For some 15 years the people of Horsham have campaigned for a new acute hospital with full A&E facilities north of the town.
Our MP Francis Maude has worked tirelessly in pursuit of that goal and everyone in the district has enormous cause to be grateful to him for it - as well as to this newspaper which has steadfastly given wholehearted support throughout.
But sadly I do believe that the campaign has run its course and it is time to move on.
On Saturday, what was billed as a ‘make or break’ meeting was held at County Hall North by Mr Maude to assess the level of support from local GPs and their new commissioning group.
The message from the health secretary Jeremy Hunt was the basis for the meeting. Only with the GPs’ support and the financial subsidy of associated housing development could the project stand any chance of proceeding.
Although I was not present at the meeting, it is clear from reports of it along with the known position of many health professionals, that there is simply not the backing for a hospital.
We should respect their decision.
When the campaign was born, East Surrey Hospital at Redhill had an appalling reputation. The County Times’ pages were filled all too often with complaints from disenchanted patients and their families.
But there have been marked improvements, especially in the past couple of years.
Tellingly, in figures released on Tuesday April 16 by the Care Quality Commission, the vast majority of patients attending Redhill felt they were treated with dignity and respect and were happy with their experience.
The review also found that East Surrey Hospital’s performance had improved across many areas and that patient confidence in the doctors and nurses had grown.
Medical opinion on the best course of action in emergencies has also matured during the past two decades.
As one GP pointed out at Saturday’s meeting, in many life-threatening emergencies the important factor is paramedics’ response times, not the distance to the nearest A&E ward.
With limited resources and shrinking budgets, they are reported as saying, that building a new hospital would simply divert funding away from every other facility.
In practice that would ultimately mean the closure of the rapidly developing Horsham Hospital in Hurst Road - increasingly a centre of excellence in its own right - as well as Crawley Hospital. And what of East Surrey - where would it be left? On a backward journey?
There are other crucial questions.
If new housing is to fund the new hospital how long will it take for that money and the consequent new facility take to manifest themselves? Ten years? Twenty years? And in the meantime, our existing local hospitals - under a death sentence - will be starved of investment and thoroughly undermined by uncertainty.
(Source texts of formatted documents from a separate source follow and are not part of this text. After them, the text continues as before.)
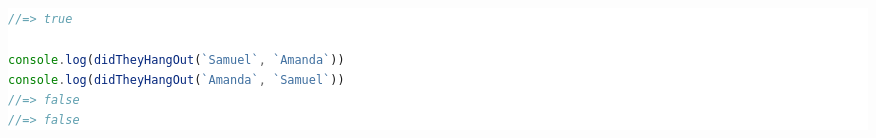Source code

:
 ```js
//=> true

console.log(didTheyHangOut(`Samuel`, `Amanda`))
console.log(didTheyHangOut(`Amanda`, `Samuel`))
//=> false
//=> false
```

[^1]:
    Two value sequences are considered equal if each of their values are equal
    using the
    [SameValueZero algorithm](https://developer.mozilla.org/en-US/docs/Web/JavaScript/Reference/Global_Objects/Map#key_equality).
And what sort of private/public new hospital will emerge? True, it will be free at the point of use for NHS patients - but will it live up to public expectation or merely be a glorified medical centre? In fast changing times can we be certain it would include a full A&E which demands enormous annual subsidy to run?
With fellow Conservative district councillor Peter Burgess I wrote in the County Times three weeks’ ago that Horsham was now full for more housing.
I believe that to be the case. We do not have the infrastructure to absorb another 4,500 houses.
The truth is, I object entirely to massive concreting of the countryside and I believe our own district council should focus less on a meaningless 40 per cent ‘low cost housing’ element to every major development and encourage instead the types of dwellings that developers know they can sell.
This would re-energise the local economy and the housing ladder, freeing up less expensive properties already built for local, first time buyers.
If we must have more housing we need to look again at communities like Billingshurst which could use planning gain funds to create a village centre of real quality - with proper local parking.
Now that the GPs have indicated against a new hospital we need to look at the agenda of where we place housing in the cold light of day.
Residents will no longer have to be torn in making the choice of taking a housing development in North Horsham that would have increased the size of the town by a quarter in exchange for a hospital.
The burden of that decision - and the debate as to whether or not the sheer enormity of the housing development from the council, in exchange for a hospital, would have been a bribe or not - has now been lifted from us.
It was a bold, brave vision.
My reading of the situation is that without the comprehensive and wholehearted support of the GPs and their new commissioning group the idea is now dead - and should be allowed to respectfully rest in peace.